The Interconnected Forest Gallery which offers views of outdoor mandrill/red river hog and indoor Wolf's monkey and aviary habitats.
The Threats to the Forest and Conservation Showcase containing interactive and audio-visual exhibits featuring WCS conservation efforts in Central Africa.
The Conservation Theater featuring an 8-minute film, shot on location in Africa, dramatically demonstrating conservation strategies in action. At the film's conclusion, the screen rises and curtains part, revealing a lush outdoor hillside with a family of gorillas through a wide expanse of glass.
The Great Apes Gallery offers panoramic and intimate views of two troops of gorillas; visitors exit the Great Apes Gallery via a glass-sided tunnel-Gorilla Encounter-that penetrates directly through a section of the larger outdoor gorilla habitat.

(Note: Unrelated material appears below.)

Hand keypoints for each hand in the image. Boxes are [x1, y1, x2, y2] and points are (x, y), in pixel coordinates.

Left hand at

The Conservation Choices Gallery where visitors are encouraged to engage in conservation decision-making. Each visitor may select a specific aspect of an ongoing WCS African rain forest conservation project to support with their exhibit admission.
With significant National Science Foundation support, a front-end study and eight formative evaluations were conducted to gauge comprehension and effectiveness of various exhibit elements including two interactive exhibits, a CD ROM program and an eight-minute feature film.

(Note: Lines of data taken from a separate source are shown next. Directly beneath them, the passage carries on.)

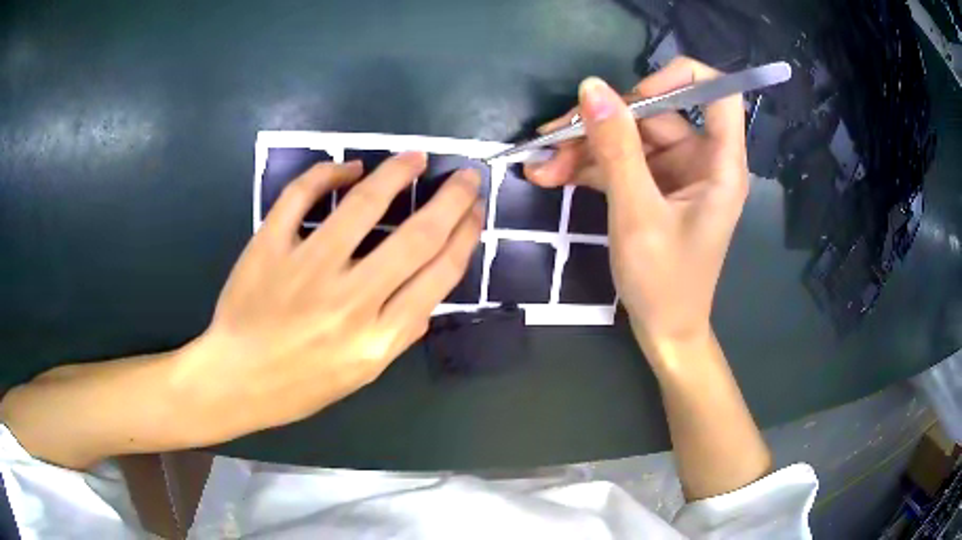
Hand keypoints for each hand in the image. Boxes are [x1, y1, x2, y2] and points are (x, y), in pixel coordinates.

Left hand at [177, 153, 482, 441]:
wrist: (236, 381)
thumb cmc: (299, 385)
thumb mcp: (361, 375)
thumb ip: (399, 336)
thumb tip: (429, 299)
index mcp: (377, 337)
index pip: (439, 275)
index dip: (465, 236)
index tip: (475, 212)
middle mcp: (350, 301)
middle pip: (416, 237)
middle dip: (451, 200)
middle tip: (466, 177)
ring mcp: (306, 269)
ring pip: (363, 206)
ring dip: (396, 174)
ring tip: (415, 158)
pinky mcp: (269, 248)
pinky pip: (301, 197)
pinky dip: (327, 174)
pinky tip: (347, 169)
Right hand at [526, 57, 748, 346]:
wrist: (664, 331)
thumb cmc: (664, 283)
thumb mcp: (637, 215)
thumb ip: (617, 149)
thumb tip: (592, 89)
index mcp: (720, 163)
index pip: (718, 92)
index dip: (677, 79)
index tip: (634, 96)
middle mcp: (702, 159)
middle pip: (655, 113)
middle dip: (601, 123)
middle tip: (549, 139)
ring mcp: (676, 173)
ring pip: (630, 137)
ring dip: (584, 148)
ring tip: (540, 168)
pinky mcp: (654, 187)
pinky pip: (622, 161)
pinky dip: (589, 166)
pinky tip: (552, 176)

As a result of close examination of the audience, the exhibit layout and interpretive elements directly address the questions, interests and knowledge base of our visitors. Although summative evaluation is currently a work in progress, anecdotal information, informal observation, visitor comments and press reviews have shown that many visitors are responding positively to the Congo Gorilla Forest experience.
The management objective entailed a combination of lush spacious habitats and roomy sky-lit bedroom areas for each troop to return to in the evening, creating an environment that would improve animal welfare, enhance the expression of species-specific behaviors, and ultimately increase reproduction.
Off-exhibit Animal Management spaces include: two tall, skylighted gorilla community dayrooms, eight interconnected shift spaces, two gorilla quarantine spaces, three outdoor gorilla holding cages , seven mandrill/guenon holding spaces, two smaller mandrill/guenon isolation areas, two outdoor small primate yards which can also be used by red river hogs, four interior red river hog stalls, five interior okapi stalls , and two outdoor okapi yards.
A keeper office, gorilla nursery, locker rooms, storage areas, kitchen with walk-in freezer and refrigerator, and mechanical spaces are also part of the complex.
But it is the final experience offered in this exhibit that takes our guests to a place no zoo visitor has gone before. After engaging them in the beauty and wonder of the animals, and informing them about the threats to the animals and their habitats, we then provide each visitor with a way to respond and to do something.
The Conservation Choice-an opportunity to pick a specific conservation project to support with the admission fee-is not only a new experience at the Bronx Zoo but new for all zoo/museum exhibits. Over $3 million in direct support for African rain forest conservation has been raised by this exhibit since opening day.
Congo's spacious habitats and flexible holding spaces will enable the Bronx Zoo to participate in and strengthen commitments to SSP programs for gorillas, mandrills, DeBrazza's monkeys, black and white colobus monkeys and okapis.